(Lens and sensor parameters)
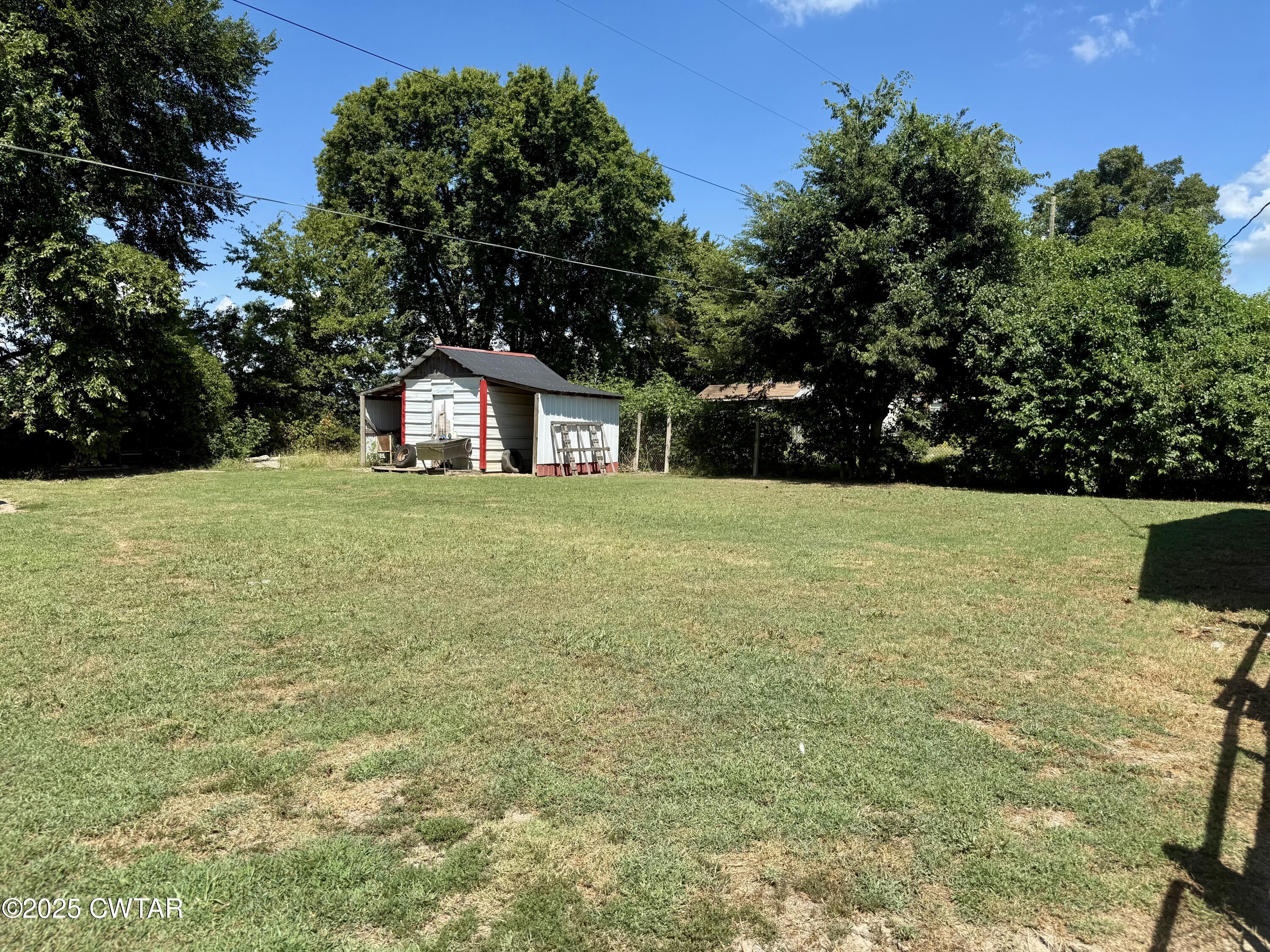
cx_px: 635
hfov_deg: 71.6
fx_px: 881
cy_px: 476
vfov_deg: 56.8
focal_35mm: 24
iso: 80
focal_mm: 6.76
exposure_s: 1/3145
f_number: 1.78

## What this task involves
Only the lines from the one containing "vfov_deg: 56.8" through the final line of the data belong in the answer, repeated exactly.

## Your response
vfov_deg: 56.8
focal_35mm: 24
iso: 80
focal_mm: 6.76
exposure_s: 1/3145
f_number: 1.78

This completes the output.